**Directions**.
Decide whether each statement agrees with the menopause post: 1. The writer lives in Australia. 2. The writer can sleep without sleeping tablets. 3. The writer joined the site a week ago. For each, answer yes or no and quote the deciding words.

Hello everyone. I live in Australia but menpause problems are universal so it doesn't matter where you live, you still feel rotten some of the time, even if the sun is shining. I joined this site yesterday because I was having a terrible day - I couldn't stop crying and I just felt I have reached the end of everything. Rationally I know that this isn't true but emotionally I feel the best of me is done – my looks, my usefulness at home and at work, my ability to feel passionate love, my energy, my visibility…………..
Physically I feel drained and endlessly tired. I'll be walking the dogs or walking around the supermarket and I'll just want to sit down, anywhere, just on the floor. I feel nauseous, I ache, my head and my heart hurts, I keep thinking that maybe I've got cancer or something badly wrong with me. I would like to get fit but I can't be bothered. I sometimes feel so hot that I think that I might just burst into flames and suffocate. I cannot sleep without sleeping tablets. I have zero libido, I don't even want to be touched even though I'd love to feel loved in a romantic way again, to feel special and beautiful and desirable. When I do make love out of a sense of duty to my husband, it hurts.

Stored data:
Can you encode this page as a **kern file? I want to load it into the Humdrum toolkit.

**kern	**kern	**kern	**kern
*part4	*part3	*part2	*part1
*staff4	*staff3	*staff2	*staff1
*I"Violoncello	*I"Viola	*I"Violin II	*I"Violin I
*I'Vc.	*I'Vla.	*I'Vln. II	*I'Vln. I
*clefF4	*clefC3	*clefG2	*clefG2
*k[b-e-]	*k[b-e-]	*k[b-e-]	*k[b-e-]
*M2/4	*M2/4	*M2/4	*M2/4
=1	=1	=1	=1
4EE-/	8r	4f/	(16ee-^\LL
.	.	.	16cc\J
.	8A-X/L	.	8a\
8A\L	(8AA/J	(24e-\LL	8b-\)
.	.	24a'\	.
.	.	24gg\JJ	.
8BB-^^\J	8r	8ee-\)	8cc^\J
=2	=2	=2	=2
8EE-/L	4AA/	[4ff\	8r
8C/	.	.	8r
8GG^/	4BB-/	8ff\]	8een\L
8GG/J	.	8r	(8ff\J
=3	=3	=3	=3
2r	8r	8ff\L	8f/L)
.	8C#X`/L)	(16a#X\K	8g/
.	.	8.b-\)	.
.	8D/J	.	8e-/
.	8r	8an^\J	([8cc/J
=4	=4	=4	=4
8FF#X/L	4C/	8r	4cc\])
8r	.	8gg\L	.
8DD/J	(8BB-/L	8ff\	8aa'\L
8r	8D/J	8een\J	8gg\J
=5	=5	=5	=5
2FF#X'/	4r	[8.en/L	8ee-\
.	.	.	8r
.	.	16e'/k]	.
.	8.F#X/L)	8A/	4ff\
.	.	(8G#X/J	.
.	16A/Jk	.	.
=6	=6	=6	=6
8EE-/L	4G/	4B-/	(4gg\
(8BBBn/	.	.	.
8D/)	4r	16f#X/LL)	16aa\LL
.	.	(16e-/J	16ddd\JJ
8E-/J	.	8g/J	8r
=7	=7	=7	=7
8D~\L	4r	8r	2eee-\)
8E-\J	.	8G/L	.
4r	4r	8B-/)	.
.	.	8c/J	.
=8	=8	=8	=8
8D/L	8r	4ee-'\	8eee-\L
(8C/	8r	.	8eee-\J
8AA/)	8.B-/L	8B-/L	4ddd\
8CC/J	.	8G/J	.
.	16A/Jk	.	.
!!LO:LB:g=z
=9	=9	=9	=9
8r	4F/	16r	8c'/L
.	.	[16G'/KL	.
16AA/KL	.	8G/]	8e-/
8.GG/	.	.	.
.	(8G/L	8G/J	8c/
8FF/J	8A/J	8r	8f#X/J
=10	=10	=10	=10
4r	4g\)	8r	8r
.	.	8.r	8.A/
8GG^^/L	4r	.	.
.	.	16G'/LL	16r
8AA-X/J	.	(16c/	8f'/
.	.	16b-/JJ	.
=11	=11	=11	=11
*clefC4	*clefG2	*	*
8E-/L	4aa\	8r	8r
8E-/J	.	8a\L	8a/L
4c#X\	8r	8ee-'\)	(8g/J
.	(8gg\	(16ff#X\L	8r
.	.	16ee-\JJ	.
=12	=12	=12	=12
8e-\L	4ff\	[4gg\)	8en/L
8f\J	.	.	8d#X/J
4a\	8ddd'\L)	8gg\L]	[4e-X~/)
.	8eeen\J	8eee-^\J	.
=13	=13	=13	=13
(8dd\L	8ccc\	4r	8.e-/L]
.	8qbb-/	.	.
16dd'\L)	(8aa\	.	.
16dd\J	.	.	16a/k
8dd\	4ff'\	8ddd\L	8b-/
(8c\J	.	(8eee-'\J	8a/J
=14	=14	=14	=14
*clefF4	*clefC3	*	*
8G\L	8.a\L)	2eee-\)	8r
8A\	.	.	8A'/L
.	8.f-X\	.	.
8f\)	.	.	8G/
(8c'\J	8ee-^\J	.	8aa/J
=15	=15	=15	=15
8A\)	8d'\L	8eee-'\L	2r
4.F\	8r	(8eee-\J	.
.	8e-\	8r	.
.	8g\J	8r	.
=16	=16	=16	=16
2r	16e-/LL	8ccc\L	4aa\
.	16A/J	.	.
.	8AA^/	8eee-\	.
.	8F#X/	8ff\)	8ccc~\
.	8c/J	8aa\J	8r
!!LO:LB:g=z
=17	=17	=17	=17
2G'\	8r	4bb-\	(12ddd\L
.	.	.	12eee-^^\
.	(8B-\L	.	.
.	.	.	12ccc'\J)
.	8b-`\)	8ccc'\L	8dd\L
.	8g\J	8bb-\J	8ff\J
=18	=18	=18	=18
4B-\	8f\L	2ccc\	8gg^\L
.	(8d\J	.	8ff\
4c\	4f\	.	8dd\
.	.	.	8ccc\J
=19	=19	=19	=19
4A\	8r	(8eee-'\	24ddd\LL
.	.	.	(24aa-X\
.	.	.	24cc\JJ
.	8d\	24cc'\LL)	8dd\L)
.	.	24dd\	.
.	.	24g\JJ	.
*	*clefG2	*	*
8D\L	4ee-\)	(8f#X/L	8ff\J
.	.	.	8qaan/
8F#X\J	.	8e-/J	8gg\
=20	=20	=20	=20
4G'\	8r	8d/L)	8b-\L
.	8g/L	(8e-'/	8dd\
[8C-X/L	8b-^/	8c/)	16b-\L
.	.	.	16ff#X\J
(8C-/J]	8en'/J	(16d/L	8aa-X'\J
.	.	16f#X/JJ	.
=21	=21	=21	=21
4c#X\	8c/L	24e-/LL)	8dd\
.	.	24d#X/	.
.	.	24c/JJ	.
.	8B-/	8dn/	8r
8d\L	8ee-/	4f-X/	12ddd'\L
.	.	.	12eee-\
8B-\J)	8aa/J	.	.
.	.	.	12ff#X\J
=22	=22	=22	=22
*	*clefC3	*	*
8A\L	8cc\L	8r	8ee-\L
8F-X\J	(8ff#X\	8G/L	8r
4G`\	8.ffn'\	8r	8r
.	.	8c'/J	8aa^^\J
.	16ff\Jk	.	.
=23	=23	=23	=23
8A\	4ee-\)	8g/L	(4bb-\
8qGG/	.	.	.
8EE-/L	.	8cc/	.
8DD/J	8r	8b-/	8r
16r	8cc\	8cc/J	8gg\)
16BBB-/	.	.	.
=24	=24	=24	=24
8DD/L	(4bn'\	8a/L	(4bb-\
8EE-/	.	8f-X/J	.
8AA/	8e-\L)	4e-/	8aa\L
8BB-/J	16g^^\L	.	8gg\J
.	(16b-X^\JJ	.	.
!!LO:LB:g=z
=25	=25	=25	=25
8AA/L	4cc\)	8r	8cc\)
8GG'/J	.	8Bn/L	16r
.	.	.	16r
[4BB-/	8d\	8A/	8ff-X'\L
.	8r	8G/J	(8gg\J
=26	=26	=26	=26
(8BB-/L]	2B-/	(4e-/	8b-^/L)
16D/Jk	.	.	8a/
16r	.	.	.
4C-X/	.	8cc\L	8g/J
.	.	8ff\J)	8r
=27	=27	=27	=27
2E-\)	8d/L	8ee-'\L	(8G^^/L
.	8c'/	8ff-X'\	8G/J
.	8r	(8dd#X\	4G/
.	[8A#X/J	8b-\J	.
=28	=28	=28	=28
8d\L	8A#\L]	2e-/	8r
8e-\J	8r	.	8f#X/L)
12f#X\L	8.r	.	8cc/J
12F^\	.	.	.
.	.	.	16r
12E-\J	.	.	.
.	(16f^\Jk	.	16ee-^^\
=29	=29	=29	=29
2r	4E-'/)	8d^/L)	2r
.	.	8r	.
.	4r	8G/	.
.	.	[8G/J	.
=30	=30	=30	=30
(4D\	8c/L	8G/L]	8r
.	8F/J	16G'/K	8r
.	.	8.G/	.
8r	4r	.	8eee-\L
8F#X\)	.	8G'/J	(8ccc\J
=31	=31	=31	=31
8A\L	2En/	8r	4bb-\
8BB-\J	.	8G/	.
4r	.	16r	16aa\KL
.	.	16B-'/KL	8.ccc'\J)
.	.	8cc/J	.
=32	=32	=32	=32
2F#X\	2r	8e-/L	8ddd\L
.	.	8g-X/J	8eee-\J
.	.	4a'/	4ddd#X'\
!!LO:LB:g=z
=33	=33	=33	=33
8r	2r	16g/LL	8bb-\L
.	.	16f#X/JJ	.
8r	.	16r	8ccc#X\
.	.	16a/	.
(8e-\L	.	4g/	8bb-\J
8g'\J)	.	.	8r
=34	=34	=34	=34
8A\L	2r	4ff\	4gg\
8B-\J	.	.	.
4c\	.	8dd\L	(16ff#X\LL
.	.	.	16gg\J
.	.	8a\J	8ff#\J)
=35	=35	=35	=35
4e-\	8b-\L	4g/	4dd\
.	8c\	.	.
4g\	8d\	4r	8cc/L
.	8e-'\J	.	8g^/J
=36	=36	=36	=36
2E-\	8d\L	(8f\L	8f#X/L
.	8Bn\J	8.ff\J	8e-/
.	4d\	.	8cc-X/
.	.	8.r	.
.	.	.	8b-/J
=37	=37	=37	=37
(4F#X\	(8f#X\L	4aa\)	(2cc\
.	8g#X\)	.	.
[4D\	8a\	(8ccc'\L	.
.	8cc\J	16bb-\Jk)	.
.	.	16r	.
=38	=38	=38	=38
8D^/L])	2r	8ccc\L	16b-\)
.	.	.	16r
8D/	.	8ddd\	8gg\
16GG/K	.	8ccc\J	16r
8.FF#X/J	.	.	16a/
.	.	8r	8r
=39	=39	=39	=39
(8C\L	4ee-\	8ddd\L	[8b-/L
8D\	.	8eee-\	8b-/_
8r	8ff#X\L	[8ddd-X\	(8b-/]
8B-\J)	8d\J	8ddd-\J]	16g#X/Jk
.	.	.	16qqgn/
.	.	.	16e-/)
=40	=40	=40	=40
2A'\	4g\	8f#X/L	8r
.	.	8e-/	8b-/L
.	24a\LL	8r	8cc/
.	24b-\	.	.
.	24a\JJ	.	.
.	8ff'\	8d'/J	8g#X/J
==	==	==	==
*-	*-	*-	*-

**Written response**.
1. Yes: "I live in Australia"
2. No: "I cannot sleep without sleeping tablets."
3. No: "I joined this site yesterday"